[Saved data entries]

# # # # #

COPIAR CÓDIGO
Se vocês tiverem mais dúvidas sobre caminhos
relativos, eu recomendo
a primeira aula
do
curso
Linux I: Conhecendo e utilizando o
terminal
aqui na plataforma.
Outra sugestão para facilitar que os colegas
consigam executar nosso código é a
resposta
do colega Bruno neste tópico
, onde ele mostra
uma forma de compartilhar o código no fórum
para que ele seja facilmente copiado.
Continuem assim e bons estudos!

# # # # #

Tally the lines in the records that hold the word "para". Give only the total.

- OUTPUT
2